[quote="Ora_et_Labora, post:1, topic:195936"]
Perhaps this is not the most apropriate sub-forum for this question, but given that the East has tended to maintain praxis more than the West, I thought someone here might be able to help me out.
I recently read a book called "Earthen Vessels: the Practice of Personal Prayer according to the Patristic Tradition", by Fr. Gabriel Bunge, OSB. He mentions that it is an ancient "custom" to raise one's hands in prayer. Now, I am familiar with the "orans" position, as well as stretching one's arms out like a cross. Are there other variants? Also, is what I see sometimes at Mass during the Lord's Prayer - when people turn their palms up - a valid variant?
The "orans" and turning palms upwards, in my experience, are one and the same. I've never seen someone raise their hands in prayer as though they're doing everything in their power to get a good stretch. usually it's simply hands held out in front, a little more than should length apart, and palms turned upwards. Sometimes people will hold their hands in this position, but also a little higher than their shoulders. It really depends on what the individual is comfortable doing.

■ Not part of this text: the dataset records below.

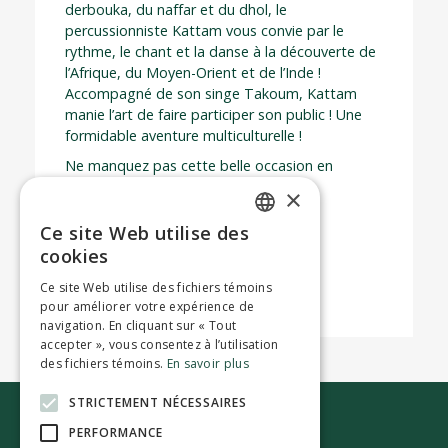
derbouka, du naffar et du dhol, le
percussionniste Kattam vous convie par le
rythme, le chant et la danse à la découverte de
l’Afrique, du Moyen-Orient et de l’Inde !
Accompagné de son singe Takoum, Kattam
manie l’art de faire participer son public ! Une
formidable aventure multiculturelle !
Ne manquez pas cette belle occasion en
famille!
Réservez vos places dès
×
maintenant!
Ce site Web utilise des
ENGLISH
cookies
FRENCH
Ce site Web utilise des fichiers témoins
pour améliorer votre expérience de
navigation. En cliquant sur « Tout
accepter », vous consentez à l’utilisation
des fichiers témoins.
En savoir plus
STRICTEMENT NÉCESSAIRES
Nous joindre
PERFORMANCE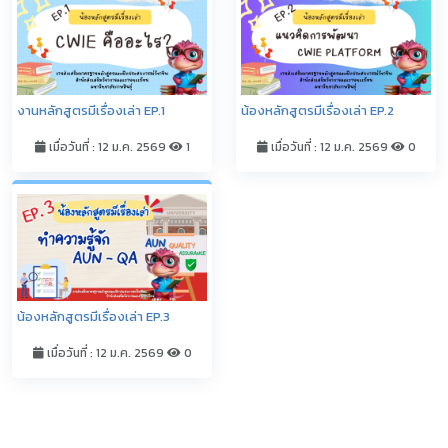
งานหลักสูตรมีเรื่องเล่า EP.1
น้องหลักสูตรมีเรื่องเล่า EP.2
เมื่อวันที่ : 12 ม.ค. 2569
1
เมื่อวันที่ : 12 ม.ค. 2569
0
น้องหลักสูตรมีเรื่องเล่า EP.3
เมื่อวันที่ : 12 ม.ค. 2569
0
ดูทั้งหมด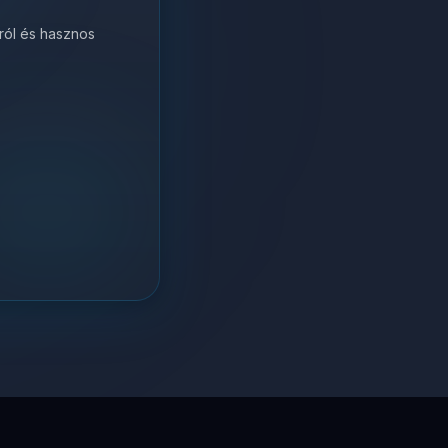
król és hasznos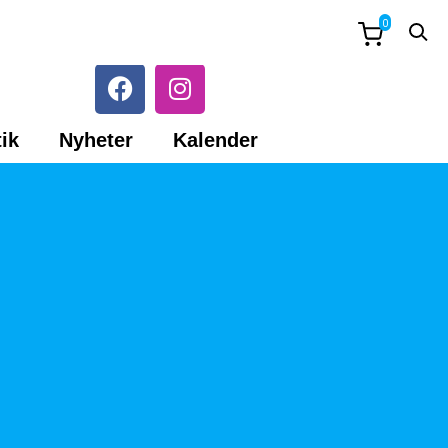
0
ik
Nyheter
Kalender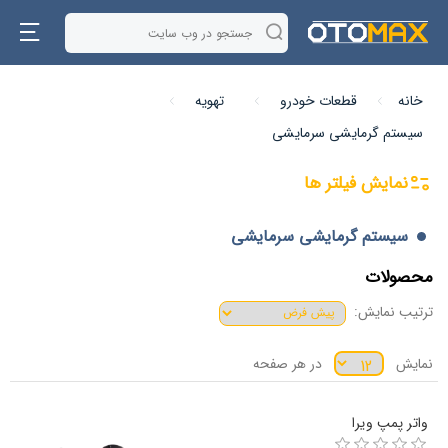
خانه
قطعات خودرو
تهویه
سیستم گرمایشی سرمایشی
نمایش فیلتر ها
سیستم گرمایشی سرمایشی
محصولات
ترتیب نمایش:
نمایش
در هر صفحه
واتر پمپ ویرا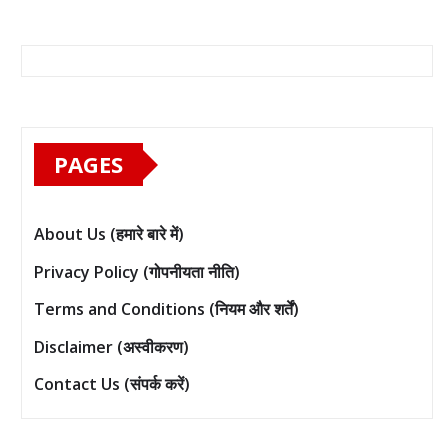
PAGES
About Us (हमारे बारे में)
Privacy Policy (गोपनीयता नीति)
Terms and Conditions (नियम और शर्तें)
Disclaimer (अस्वीकरण)
Contact Us (संपर्क करें)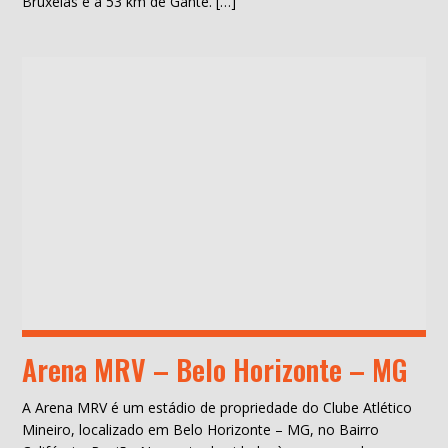
Bruxelas e a 53 km de Gante. […]
Arena MRV – Belo Horizonte – MG
A Arena MRV é um estádio de propriedade do Clube Atlético
Mineiro, localizado em Belo Horizonte – MG, no Bairro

As has been mentioned, the Melkites and Greeks maintain this position, especially during the Our Father. I've also seen Romanians pray in this position as well. It is also very typical of the Eritrean/Ethiopian Orthodox and Catholics.
Among Latins, it is very common to see members of the Charismatic Renewal praying in this way. St. Dominic, among other postures, also used the "orans" position, as did St. Francis of Assisi. So it is not unknown in Roman/Latin Catholicism even prior to the Charismatic Renewal.